Leonora Piano Trio
Orchestra Nova
George Vass conductor

Resonnus RES10338

The booklet notes confidently proclaim right from the start that ‘Huw Watkins is widely recognised as the leading Welsh composer of his generation’. It is certainly true that his CV proves as much. This CD is a good starting point to appreciate his language. 

I would describe it as being on the edge of tonality, and the first work on the disc, the Piano Trio No 1 of 2009 is a good place to start. The work falls into three distinct movements, with its most compellingly beautiful Lento coming second. What is especially memorable in this work, and throughout, is the material.
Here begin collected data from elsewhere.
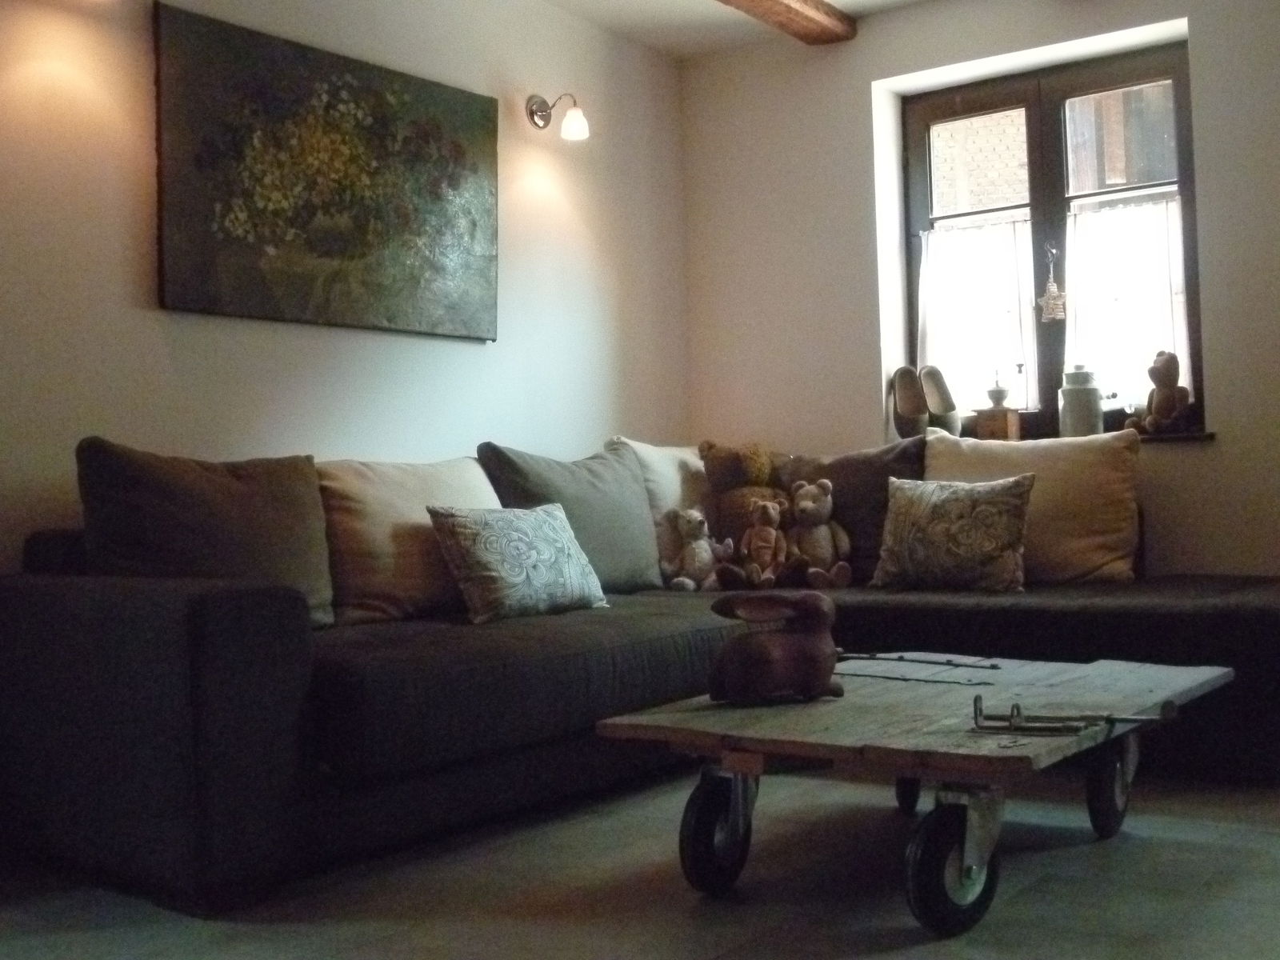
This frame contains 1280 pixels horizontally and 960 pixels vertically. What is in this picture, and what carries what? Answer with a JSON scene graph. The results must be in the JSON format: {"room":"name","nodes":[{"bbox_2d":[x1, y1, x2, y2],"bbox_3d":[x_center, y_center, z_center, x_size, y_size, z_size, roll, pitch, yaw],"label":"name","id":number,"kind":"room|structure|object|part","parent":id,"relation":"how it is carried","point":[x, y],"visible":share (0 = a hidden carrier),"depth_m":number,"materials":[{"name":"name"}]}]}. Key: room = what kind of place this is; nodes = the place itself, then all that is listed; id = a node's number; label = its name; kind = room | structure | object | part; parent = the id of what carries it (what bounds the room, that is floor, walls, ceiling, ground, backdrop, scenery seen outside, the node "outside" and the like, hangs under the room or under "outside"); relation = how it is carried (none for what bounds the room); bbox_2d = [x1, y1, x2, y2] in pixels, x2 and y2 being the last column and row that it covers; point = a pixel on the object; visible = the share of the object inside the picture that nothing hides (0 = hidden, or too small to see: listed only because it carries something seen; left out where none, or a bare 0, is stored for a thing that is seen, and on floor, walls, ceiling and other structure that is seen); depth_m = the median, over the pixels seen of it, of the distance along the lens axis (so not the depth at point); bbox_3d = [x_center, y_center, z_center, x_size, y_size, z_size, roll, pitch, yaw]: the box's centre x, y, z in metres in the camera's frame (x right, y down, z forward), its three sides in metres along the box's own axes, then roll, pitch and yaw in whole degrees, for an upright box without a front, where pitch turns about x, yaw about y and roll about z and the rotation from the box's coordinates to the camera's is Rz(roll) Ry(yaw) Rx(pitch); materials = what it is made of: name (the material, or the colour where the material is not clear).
{"room":"living room","nodes":[
{"label":"living room","id":0,"kind":"room"},
{"bbox_2d":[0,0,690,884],"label":"left wall","id":1,"kind":"structure","parent":0,"point":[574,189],"depth_m":3.94,"materials":[{"name":"paint"}]},
{"bbox_2d":[152,2,499,342],"bbox_3d":[-0.848,-0.842,3.996,0.036,0.806,1.222,-2,-1,37],"label":"painting","id":2,"kind":"object","parent":1,"relation":"attached to","point":[338,248],"visible":0.99,"depth_m":3.88},
{"bbox_2d":[525,92,590,140],"bbox_3d":[-0.273,-1.246,4.650,0.238,0.176,0.122,-2,-1,37],"label":"wall lamp","id":3,"kind":"object","parent":1,"relation":"attached to","point":[570,130],"visible":0.99,"depth_m":4.63,"materials":[{"name":"metal"}]},
{"bbox_2d":[0,759,1279,959],"bbox_3d":[0.246,0.804,1.993,4.349,0.104,5.443,-2,-1,37],"label":"floor","id":4,"kind":"structure","parent":0,"point":[626,945],"depth_m":2.58,"materials":[{"name":"grey"}]},
{"bbox_2d":[0,442,1279,915],"bbox_3d":[0.230,0.401,3.508,2.059,0.746,3.030,-2,-1,37],"label":"sectional sofa","id":5,"kind":"object","parent":4,"relation":"on","point":[181,606],"visible":0.81,"depth_m":2.89,"materials":[{"name":"fabric"}]},
{"bbox_2d":[75,438,334,627],"bbox_3d":[-0.972,0.133,3.113,0.290,0.451,0.616,-2,-1,37],"label":"brown cushion","id":6,"kind":"object","parent":5,"relation":"on","point":[319,542],"visible":0.78,"depth_m":3.03,"materials":[{"name":"fabric"}]},
{"bbox_2d":[315,453,503,627],"bbox_3d":[-0.588,0.150,3.612,0.304,0.426,0.647,-2,-1,37],"label":"beige cushion","id":7,"kind":"object","parent":5,"relation":"on","point":[374,587],"visible":0.69,"depth_m":3.43,"materials":[{"name":"beige fabric"}]},
{"bbox_2d":[425,500,611,624],"bbox_3d":[-0.309,0.201,3.564,0.239,0.296,0.507,-2,-1,37],"label":"patterned pillow","id":8,"kind":"object","parent":5,"relation":"on","point":[552,522],"visible":0.99,"depth_m":3.45,"materials":[{"name":"fabric"}]},
{"bbox_2d":[479,440,666,594],"bbox_3d":[-0.194,0.118,4.158,0.286,0.473,0.678,-2,-1,37],"label":"gray cushion","id":9,"kind":"object","parent":5,"relation":"on","point":[626,579],"visible":0.74,"depth_m":4.08,"materials":[{"name":"grey fabric"}]},
{"bbox_2d":[605,436,712,581],"bbox_3d":[0.146,0.099,4.736,0.301,0.497,0.635,-2,-1,37],"label":"white pillow","id":10,"kind":"object","parent":5,"relation":"on","point":[690,485],"visible":0.41,"depth_m":4.58,"materials":[{"name":"fabric"}]},
{"bbox_2d":[660,508,731,590],"bbox_3d":[0.170,0.212,4.316,0.201,0.262,0.213,-1,-1,-30],"label":"teddy bear","id":11,"kind":"object","parent":5,"relation":"on","point":[698,558],"visible":0.99,"depth_m":4.28},
{"bbox_2d":[699,440,787,557],"bbox_3d":[0.366,0.093,4.640,0.345,0.491,0.290,-1,-1,-13],"label":"teddy bear","id":12,"kind":"object","parent":5,"relation":"on","point":[727,466],"visible":0.62,"depth_m":4.58},
{"bbox_2d":[720,496,799,589],"bbox_3d":[0.376,0.193,4.294,0.221,0.290,0.191,-1,-1,7],"label":"teddy bear","id":13,"kind":"object","parent":5,"relation":"on","point":[770,520],"visible":0.98,"depth_m":4.27},
{"bbox_2d":[784,477,855,589],"bbox_3d":[0.547,0.163,4.319,0.200,0.351,0.245,-1,-1,-18],"label":"teddy bear","id":14,"kind":"object","parent":5,"relation":"on","point":[804,506],"visible":0.97,"depth_m":4.29},
{"bbox_2d":[772,438,927,585],"bbox_3d":[0.684,0.104,4.542,0.603,0.470,0.270,-2,-1,37],"label":"dark cushion","id":15,"kind":"object","parent":5,"relation":"on","point":[875,526],"visible":0.54,"depth_m":4.43,"materials":[{"name":"fabric"}]},
{"bbox_2d":[869,472,1036,590],"bbox_3d":[0.918,0.147,4.076,0.498,0.337,0.227,-2,-1,37],"label":"patterned pillow","id":16,"kind":"object","parent":5,"relation":"on","point":[1016,512],"visible":1,"depth_m":3.99,"materials":[{"name":"fabric"}]},
{"bbox_2d":[927,428,1141,584],"bbox_3d":[1.199,0.081,4.284,0.699,0.472,0.297,-2,-1,37],"label":"beige cushion","id":17,"kind":"object","parent":5,"relation":"on","point":[968,447],"visible":0.74,"depth_m":4.14,"materials":[{"name":"beige fabric"}]},
{"bbox_2d":[596,649,1231,937],"bbox_3d":[0.584,0.578,2.707,0.828,0.348,1.132,-2,-1,37],"label":"coffee table","id":18,"kind":"object","parent":4,"relation":"on","point":[1042,668],"visible":0.95,"depth_m":2.46,"materials":[{"name":"wood"}]},
{"bbox_3d":[0.142,0.632,2.520,0.097,0.219,0.154,-2,-1,37],"label":"wheel","id":19,"kind":"part","parent":18,"relation":"part of","materials":[{"name":"black rubber"}]},
{"bbox_2d":[706,593,840,702],"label":"rabbit figurine","id":20,"kind":"object","parent":18,"relation":"on","point":[762,654],"visible":1,"depth_m":2.60,"materials":[{"name":"brown"}]},
{"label":"wheel","id":21,"kind":"part","parent":18,"relation":"part of","materials":[{"name":"black rubber"}]},
{"bbox_2d":[832,651,1003,684],"bbox_3d":[0.570,0.396,2.973,0.449,0.021,0.207,-2,-1,37],"label":"metal rod","id":22,"kind":"object","parent":18,"relation":"on","point":[994,668],"visible":0.96,"depth_m":2.95,"materials":[{"name":"black"}]},
{"bbox_3d":[0.517,0.621,2.273,0.107,0.211,0.168,-2,-1,37],"label":"wheel","id":23,"kind":"part","parent":18,"relation":"part of","materials":[{"name":"black rubber"}]},
{"bbox_2d":[973,694,1172,736],"bbox_3d":[0.715,0.386,2.286,0.308,0.055,0.124,-2,-1,18],"label":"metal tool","id":24,"kind":"object","parent":18,"relation":"on","point":[1016,727],"visible":0.99,"depth_m":2.28,"materials":[{"name":"metal"}]},
{"bbox_3d":[0.977,0.616,2.871,0.093,0.226,0.140,-2,-1,37],"label":"wheel","id":25,"kind":"part","parent":18,"relation":"part of","materials":[{"name":"black rubber"}]},
{"bbox_2d":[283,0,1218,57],"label":"ceiling","id":26,"kind":"structure","parent":0,"point":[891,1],"depth_m":4.93,"materials":[{"name":"white paint"}]},
{"bbox_2d":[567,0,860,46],"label":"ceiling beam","id":27,"kind":"structure","parent":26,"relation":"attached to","point":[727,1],"depth_m":4.80,"materials":[{"name":"brown wood"}]},
{"bbox_2d":[682,0,1279,598],"bbox_3d":[2.000,-0.486,4.242,4.386,2.494,0.241,-2,-1,37],"label":"back wall","id":28,"kind":"structure","parent":0,"point":[865,79],"depth_m":4.95,"materials":[{"name":"paint"}]},
{"bbox_2d":[899,36,1203,438],"bbox_3d":[1.444,-0.783,4.854,1.097,1.337,0.131,-2,-1,37],"label":"window","id":29,"kind":"structure","parent":28,"relation":"in","point":[1061,98],"depth_m":4.84,"materials":[{"name":"brown"}]},
{"bbox_2d":[917,216,1039,419],"bbox_3d":[1.214,-0.576,5.010,0.468,0.696,0.065,-2,-1,37],"label":"curtain","id":30,"kind":"object","parent":29,"relation":"attached to","point":[974,243],"visible":0.74,"depth_m":4.98,"materials":[{"name":"white fabric"}]},
{"bbox_2d":[1037,244,1067,323],"bbox_3d":[1.446,-0.699,4.845,0.105,0.288,0.060,-2,-1,37],"label":"hanging ornament","id":31,"kind":"object","parent":29,"relation":"hanging from","point":[1053,302],"visible":0.99,"depth_m":4.83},
{"bbox_2d":[1059,193,1190,414],"bbox_3d":[1.653,-0.596,4.699,0.449,0.718,0.063,-2,-1,37],"label":"curtain","id":32,"kind":"object","parent":29,"relation":"attached to","point":[1162,257],"visible":0.61,"depth_m":4.69,"materials":[{"name":"white fabric"}]},
{"bbox_2d":[917,427,1215,446],"bbox_3d":[1.369,-0.138,4.657,1.065,0.028,0.233,-2,-1,37],"label":"window sill","id":33,"kind":"structure","parent":28,"relation":"attached to","point":[1183,437],"depth_m":4.37,"materials":[{"name":"brown"}]},
{"bbox_2d":[889,364,928,438],"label":"wooden clog","id":34,"kind":"object","parent":33,"relation":"on","point":[910,386],"visible":0.93,"depth_m":4.97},
{"bbox_2d":[920,365,961,434],"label":"wooden clog","id":35,"kind":"object","parent":33,"relation":"on","point":[947,394],"visible":0.9,"depth_m":4.92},
{"bbox_2d":[974,380,1020,439],"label":"coffee grinder","id":36,"kind":"object","parent":33,"relation":"on","point":[1002,412],"visible":0.98,"depth_m":4.76,"materials":[{"name":"brown wood"}]},
{"bbox_2d":[1058,364,1103,437],"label":"milk can","id":37,"kind":"object","parent":33,"relation":"on","point":[1071,404],"visible":0.97,"depth_m":4.63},
{"bbox_2d":[1125,348,1191,435],"bbox_3d":[1.678,-0.288,4.445,0.160,0.284,0.191,-1,-1,-33],"label":"teddy bear","id":38,"kind":"object","parent":33,"relation":"on","point":[1164,374],"visible":0.99,"depth_m":4.40}
]}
There may be just a few evocative bars which might be repeated before developing, but they can stay in the memory, and the end of the final Allegro molto does likewise.

Talking of which, the Little Symphony for String orchestra (2013) has two haunting ideas, a Brittenesque exuberant one, which is contrasted with a deeply nostalgic singing one. These are opposed and developed in a way which makes this a perfectly satisfying fifteen minute work, wonderfully played by George Vass’s Orchestra Nova.
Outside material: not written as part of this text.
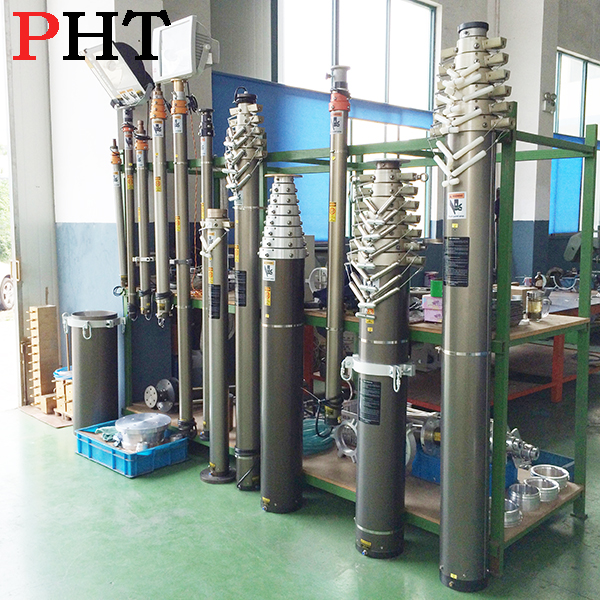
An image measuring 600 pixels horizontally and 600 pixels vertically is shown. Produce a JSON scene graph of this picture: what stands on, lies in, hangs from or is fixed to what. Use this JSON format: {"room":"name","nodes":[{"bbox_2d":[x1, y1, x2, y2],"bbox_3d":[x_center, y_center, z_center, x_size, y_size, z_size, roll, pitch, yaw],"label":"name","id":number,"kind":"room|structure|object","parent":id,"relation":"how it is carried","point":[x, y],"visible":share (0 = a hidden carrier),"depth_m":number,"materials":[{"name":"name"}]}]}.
{"room":"workshop","nodes":[
{"label":"workshop","id":0,"kind":"room"},
{"bbox_2d":[46,0,170,414],"bbox_3d":[-1.338,-1.149,5.320,0.689,3.805,0.879,-6,9,-44],"label":"left wall","id":1,"kind":"structure","parent":0,"point":[63,217],"depth_m":5.11,"materials":[{"name":"white paint"}]},
{"bbox_2d":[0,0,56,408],"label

Running at half the length of the Little Symphony, and also in one movement, is the Piano Quartet (2012). The music says what it means to say and then stops, and has again, two contrasted ideas and moods. One is agitated and scherzo-like, and the second, is a more overtly expressive one. They mix and overlap, and are never quite tonal, but they are harmonically deliciously illusive.
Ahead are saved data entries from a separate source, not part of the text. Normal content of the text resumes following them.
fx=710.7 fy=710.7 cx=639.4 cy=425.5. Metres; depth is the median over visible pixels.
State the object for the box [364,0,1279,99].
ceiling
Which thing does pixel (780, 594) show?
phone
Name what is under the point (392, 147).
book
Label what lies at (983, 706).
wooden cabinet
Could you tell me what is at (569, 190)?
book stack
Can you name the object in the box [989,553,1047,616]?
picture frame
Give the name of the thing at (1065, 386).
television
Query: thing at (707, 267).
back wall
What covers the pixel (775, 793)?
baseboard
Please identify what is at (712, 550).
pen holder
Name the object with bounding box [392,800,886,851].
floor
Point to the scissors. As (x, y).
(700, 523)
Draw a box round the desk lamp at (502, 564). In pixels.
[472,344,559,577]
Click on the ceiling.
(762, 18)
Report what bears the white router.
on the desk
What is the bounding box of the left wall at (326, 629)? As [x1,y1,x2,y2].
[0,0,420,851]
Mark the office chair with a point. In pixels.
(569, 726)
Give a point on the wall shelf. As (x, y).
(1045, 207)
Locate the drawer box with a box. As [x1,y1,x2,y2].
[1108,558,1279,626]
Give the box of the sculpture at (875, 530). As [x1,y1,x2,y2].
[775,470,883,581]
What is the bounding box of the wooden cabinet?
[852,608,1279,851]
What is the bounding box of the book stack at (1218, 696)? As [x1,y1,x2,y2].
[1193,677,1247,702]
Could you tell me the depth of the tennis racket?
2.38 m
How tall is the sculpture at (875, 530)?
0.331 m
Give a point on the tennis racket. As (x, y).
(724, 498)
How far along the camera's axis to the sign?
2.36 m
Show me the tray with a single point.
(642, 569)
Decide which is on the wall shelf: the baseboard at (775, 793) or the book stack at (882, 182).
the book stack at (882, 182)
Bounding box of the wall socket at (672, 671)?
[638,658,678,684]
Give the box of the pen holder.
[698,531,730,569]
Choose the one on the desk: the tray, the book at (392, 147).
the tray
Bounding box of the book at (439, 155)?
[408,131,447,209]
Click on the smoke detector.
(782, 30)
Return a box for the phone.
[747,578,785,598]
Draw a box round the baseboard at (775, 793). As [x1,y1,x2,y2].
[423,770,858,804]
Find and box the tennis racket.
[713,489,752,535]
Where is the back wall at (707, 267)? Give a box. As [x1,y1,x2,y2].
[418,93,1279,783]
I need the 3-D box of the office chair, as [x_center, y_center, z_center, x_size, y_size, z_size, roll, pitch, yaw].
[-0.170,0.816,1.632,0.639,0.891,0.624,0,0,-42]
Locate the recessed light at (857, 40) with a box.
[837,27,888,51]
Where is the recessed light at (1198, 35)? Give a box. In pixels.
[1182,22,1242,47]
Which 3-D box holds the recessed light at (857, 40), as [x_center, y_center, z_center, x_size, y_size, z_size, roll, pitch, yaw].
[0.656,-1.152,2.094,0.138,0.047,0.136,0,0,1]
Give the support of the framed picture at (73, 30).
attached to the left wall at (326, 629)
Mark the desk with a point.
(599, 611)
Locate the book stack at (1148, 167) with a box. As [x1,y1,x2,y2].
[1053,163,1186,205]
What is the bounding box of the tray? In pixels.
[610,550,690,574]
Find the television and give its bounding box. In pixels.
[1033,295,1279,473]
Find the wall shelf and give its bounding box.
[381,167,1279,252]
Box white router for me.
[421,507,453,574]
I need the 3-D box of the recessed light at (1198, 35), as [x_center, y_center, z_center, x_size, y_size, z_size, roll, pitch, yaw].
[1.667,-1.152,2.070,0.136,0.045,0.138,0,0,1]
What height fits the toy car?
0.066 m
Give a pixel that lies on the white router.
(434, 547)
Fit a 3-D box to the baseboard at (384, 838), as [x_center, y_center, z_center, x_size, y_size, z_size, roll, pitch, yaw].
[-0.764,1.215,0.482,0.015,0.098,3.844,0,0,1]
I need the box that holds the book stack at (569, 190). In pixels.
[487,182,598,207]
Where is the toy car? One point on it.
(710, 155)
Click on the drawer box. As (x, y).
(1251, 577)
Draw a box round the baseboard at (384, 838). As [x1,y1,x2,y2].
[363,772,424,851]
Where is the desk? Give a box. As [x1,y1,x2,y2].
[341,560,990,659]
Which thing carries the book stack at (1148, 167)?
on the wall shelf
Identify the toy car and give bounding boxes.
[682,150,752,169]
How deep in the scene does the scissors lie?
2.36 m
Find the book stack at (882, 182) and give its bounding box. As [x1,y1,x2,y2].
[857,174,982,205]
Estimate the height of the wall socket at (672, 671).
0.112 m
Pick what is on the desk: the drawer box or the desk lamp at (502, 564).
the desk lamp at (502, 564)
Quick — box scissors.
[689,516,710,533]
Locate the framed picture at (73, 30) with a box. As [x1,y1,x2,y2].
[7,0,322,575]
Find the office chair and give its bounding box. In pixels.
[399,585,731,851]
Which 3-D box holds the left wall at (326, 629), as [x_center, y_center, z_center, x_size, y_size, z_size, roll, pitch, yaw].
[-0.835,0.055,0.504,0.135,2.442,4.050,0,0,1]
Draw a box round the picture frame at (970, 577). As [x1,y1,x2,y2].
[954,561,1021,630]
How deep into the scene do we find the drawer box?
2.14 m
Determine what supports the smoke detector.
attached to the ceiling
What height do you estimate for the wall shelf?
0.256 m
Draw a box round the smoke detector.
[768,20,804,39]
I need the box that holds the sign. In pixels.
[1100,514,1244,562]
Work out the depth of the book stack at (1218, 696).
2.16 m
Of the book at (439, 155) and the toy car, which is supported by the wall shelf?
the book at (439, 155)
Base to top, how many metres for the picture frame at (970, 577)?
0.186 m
The pattern of starting with wild, almost violent music and then soon presenting us with lyrical, quieter ideas, almost apologising for its earlier violence, is continued in the Concertino for Violin and String Orchestra (2011). In fact, the final impression, especially aT the end of the work, is rather sad and desolate. It is a thoughtful and highly expressive piece of nature music. George Vass originally conducted its première in Presteigne.

Book ending the recording with another Piano Trio, we have No 2. This was composed for the 40th birthday of the Presteigne Music Festival in 2022. Although again in one movement, it falls into four sections during its sixteen minutes, that is slow, fast, slow, and fast, moving into a powerful and dramatic presto ending. Like all of these pieces the performances seem to be unbeatable, and one assumes that the composer was present for the sessions. Highly recommended.